Knightshayes Court, Devon

NT 540403

Summary

Large dish, earthenware with tin-glaze (maiolica), made in Deruta, Italy, ca. 1600; painted in the central reserve with Cupid creating a new bow out of sapling, within a quartered design of grottesche in the style of the Patanazzi workshop.

Full description

Fantastical designs with mythical creatures, called grottesche, were a specialty of the Patanazzi family workshop in Urbino, c. 1570-1630. Grottesche or grotesques were popularized by wall paintings designed by Raphael in the Vatican Loggie, c. 1519, and based on those in the grotto-like underground rooms of Nero’s Golden House, in Rome, discovered in 1480. Their fashionable designs were soon copied at other workshops.

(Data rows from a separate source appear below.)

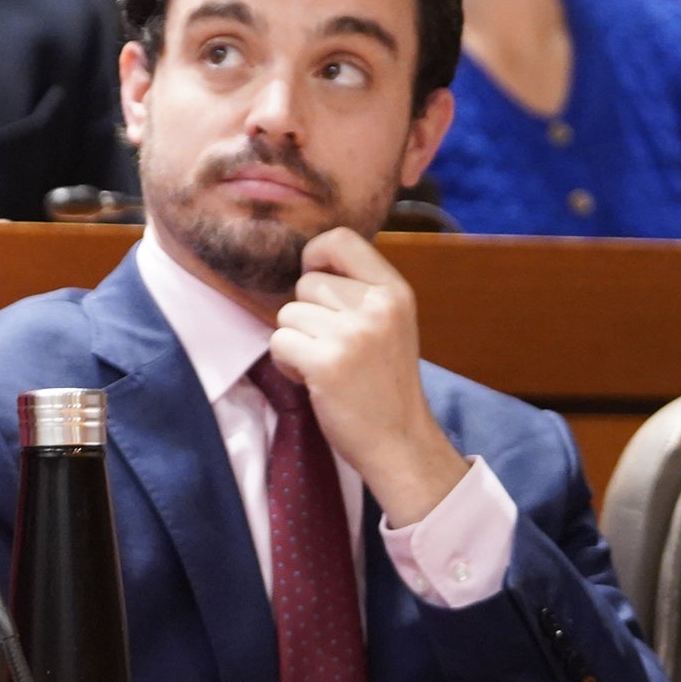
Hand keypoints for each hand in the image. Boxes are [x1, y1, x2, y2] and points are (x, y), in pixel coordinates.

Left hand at [269, 229, 468, 526]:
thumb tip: (309, 262)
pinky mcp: (327, 362)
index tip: (317, 286)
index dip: (316, 256)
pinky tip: (315, 380)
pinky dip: (287, 363)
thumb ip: (359, 292)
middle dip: (307, 314)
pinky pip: (279, 342)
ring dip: (295, 341)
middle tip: (332, 347)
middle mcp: (377, 307)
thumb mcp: (390, 324)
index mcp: (395, 291)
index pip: (340, 239)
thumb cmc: (386, 383)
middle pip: (306, 283)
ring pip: (288, 313)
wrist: (401, 442)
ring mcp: (353, 335)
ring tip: (326, 365)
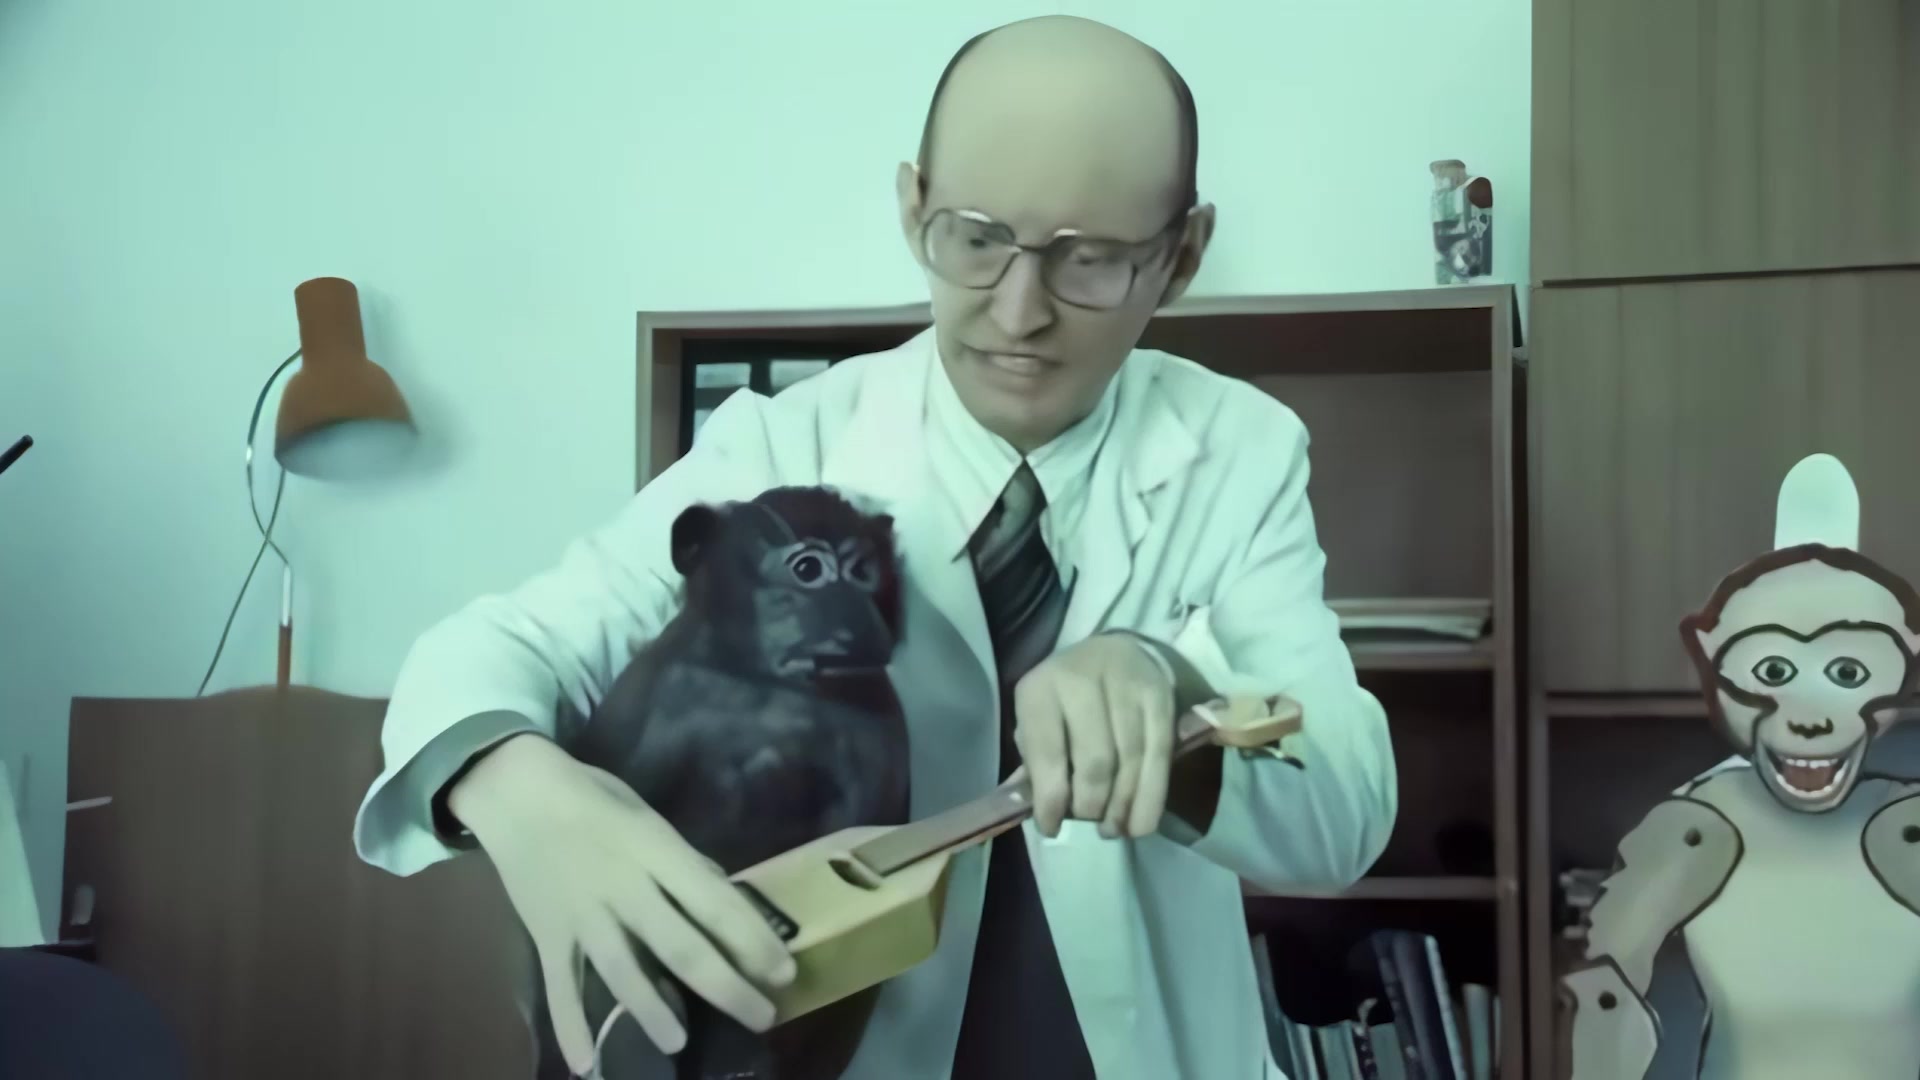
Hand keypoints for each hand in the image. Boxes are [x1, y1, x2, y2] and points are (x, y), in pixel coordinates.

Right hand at [448, 734, 795, 1075]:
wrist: (515, 791)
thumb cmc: (593, 796)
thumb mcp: (648, 814)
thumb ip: (683, 860)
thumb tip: (721, 895)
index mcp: (656, 851)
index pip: (715, 903)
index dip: (753, 939)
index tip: (784, 972)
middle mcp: (624, 888)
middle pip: (680, 947)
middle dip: (725, 987)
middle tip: (762, 1018)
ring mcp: (583, 915)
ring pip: (623, 972)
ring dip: (653, 1011)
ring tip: (680, 1043)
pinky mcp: (547, 933)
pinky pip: (560, 985)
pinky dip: (569, 1025)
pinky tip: (584, 1063)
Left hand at [1011, 633, 1176, 839]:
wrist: (1115, 652)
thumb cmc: (1066, 699)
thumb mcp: (1039, 720)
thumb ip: (1034, 764)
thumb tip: (1032, 811)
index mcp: (1041, 688)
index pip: (1047, 752)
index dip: (1051, 799)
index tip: (1052, 828)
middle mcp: (1082, 681)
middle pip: (1095, 760)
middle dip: (1091, 804)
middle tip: (1090, 824)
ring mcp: (1126, 685)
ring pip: (1130, 760)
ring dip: (1122, 806)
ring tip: (1114, 829)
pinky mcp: (1160, 696)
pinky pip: (1159, 755)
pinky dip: (1151, 796)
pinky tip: (1140, 822)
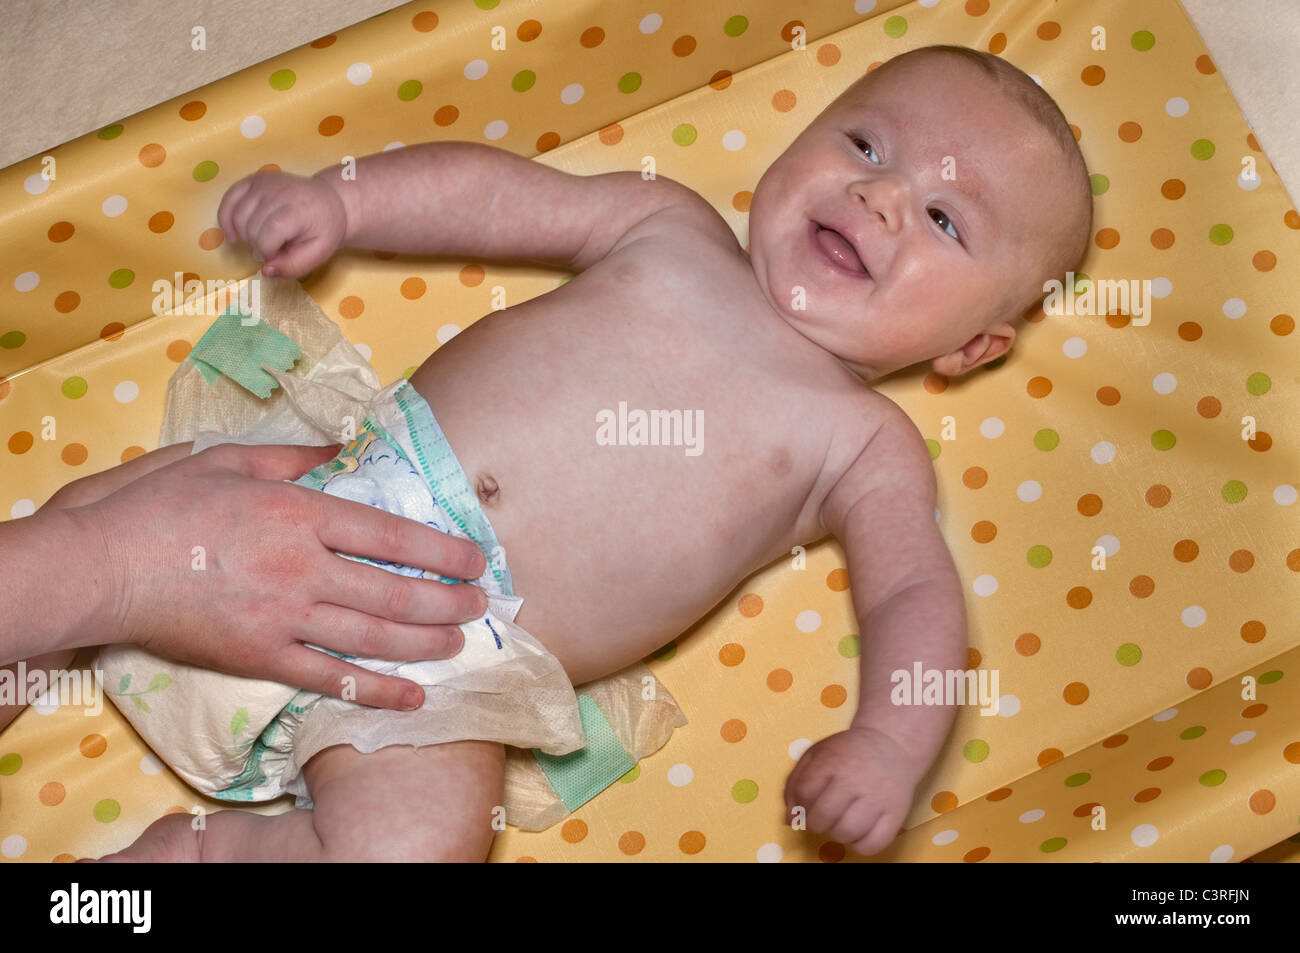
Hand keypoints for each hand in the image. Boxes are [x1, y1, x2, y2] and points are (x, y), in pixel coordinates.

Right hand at [63, 442, 488, 710]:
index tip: (474, 559)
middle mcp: (303, 568)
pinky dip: (376, 690)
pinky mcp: (262, 658)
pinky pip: (332, 679)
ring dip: (424, 642)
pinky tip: (413, 696)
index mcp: (299, 513)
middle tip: (481, 605)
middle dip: (446, 601)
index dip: (440, 549)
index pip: (389, 533)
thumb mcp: (229, 460)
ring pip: (373, 636)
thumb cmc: (163, 507)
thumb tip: (340, 450)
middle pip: (393, 590)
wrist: (104, 567)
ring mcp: (284, 618)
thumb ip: (293, 457)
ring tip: (460, 643)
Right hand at [217, 169, 346, 277]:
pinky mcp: (254, 179)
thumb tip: (265, 270)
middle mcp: (279, 192)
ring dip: (244, 234)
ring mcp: (265, 183)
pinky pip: (229, 199)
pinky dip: (226, 218)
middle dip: (258, 244)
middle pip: (250, 227)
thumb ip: (293, 266)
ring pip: (236, 216)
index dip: (268, 252)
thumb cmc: (323, 230)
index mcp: (297, 210)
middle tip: (275, 246)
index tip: (279, 254)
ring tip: (262, 237)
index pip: (267, 236)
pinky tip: (234, 233)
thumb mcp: (318, 254)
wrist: (329, 202)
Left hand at [784, 725, 920, 856]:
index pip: (804, 792)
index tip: (807, 803)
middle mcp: (855, 778)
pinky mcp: (896, 813)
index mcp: (833, 760)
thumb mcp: (817, 754)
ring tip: (839, 822)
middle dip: (815, 823)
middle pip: (823, 816)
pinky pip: (872, 845)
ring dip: (836, 834)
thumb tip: (789, 820)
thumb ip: (795, 783)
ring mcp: (877, 797)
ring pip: (846, 833)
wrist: (892, 745)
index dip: (799, 803)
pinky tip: (857, 832)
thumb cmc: (848, 753)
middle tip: (821, 818)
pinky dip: (858, 846)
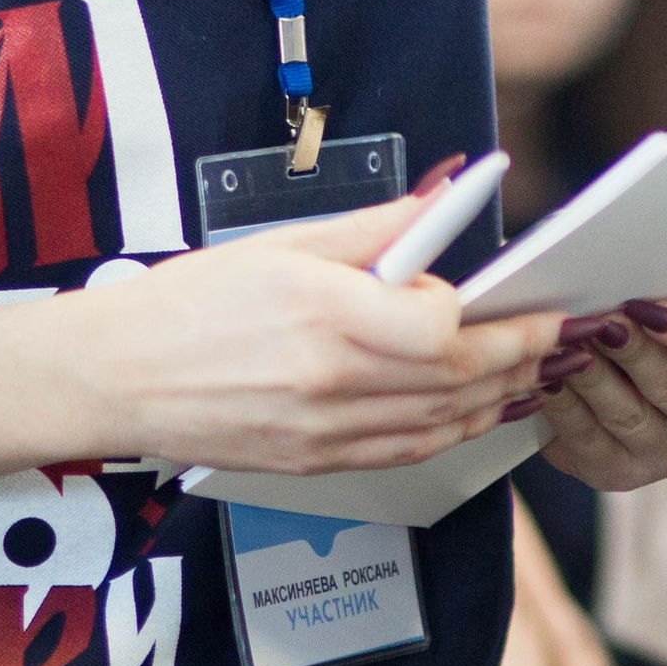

This dish was formerly in the collection of Sir William Stirling-Maxwell (1818-1878), 9th Bt., of Keir, Perthshire and later also Pollok, near Glasgow, Scotland. Much of the Stirling family wealth came from West Indian plantations with enslaved African labour for which they received compensation in 1833. Stirling-Maxwell formed the largest collection of Spanish art in Britain, some of which remains at Pollok House, as the contents were gifted to Glasgow Corporation in 1967. Highlights of his maiolica collection were sold by his grandson Lt. Col. William Joseph Stirling (1911-1983) of Keir, Perthshire, Scotland, at Sotheby & Co., London, Catalogue of Fine Italian Majolica, 18 June 1946, included as the last of four items in lot ‘71 An Urbino bowl with turnover rim, painted with “groteche” motifs and in the centre with a seated figure of a woman, 8 ¼ in.; a Plate with Venus and Cupid : another with armorials, 9 ¼ in. ; a large Dish with Cupid in a hilly landscape and “groteche” and “candelieri” motifs “a quatieri”, 16 ½ in., Patanazzi workshop, second half 16th Century.’ Purchased for 12 guineas (£12 11s. 12d.) at the sale by "Sir J Amory", Sir John Heathcoat-Amory (1894-1972), 3rd Bt., of Knightshayes Court. The house, part of the collection, the garden Sir John and Lady Heathcoat-Amory created, and part of the estate were bequeathed to the National Trust by Sir John Heathcoat-Amory in 1972. The maiolica was later given by Joyce, Lady Heatcoath-Amory (1901-1997), née Wethered, a celebrated golfer.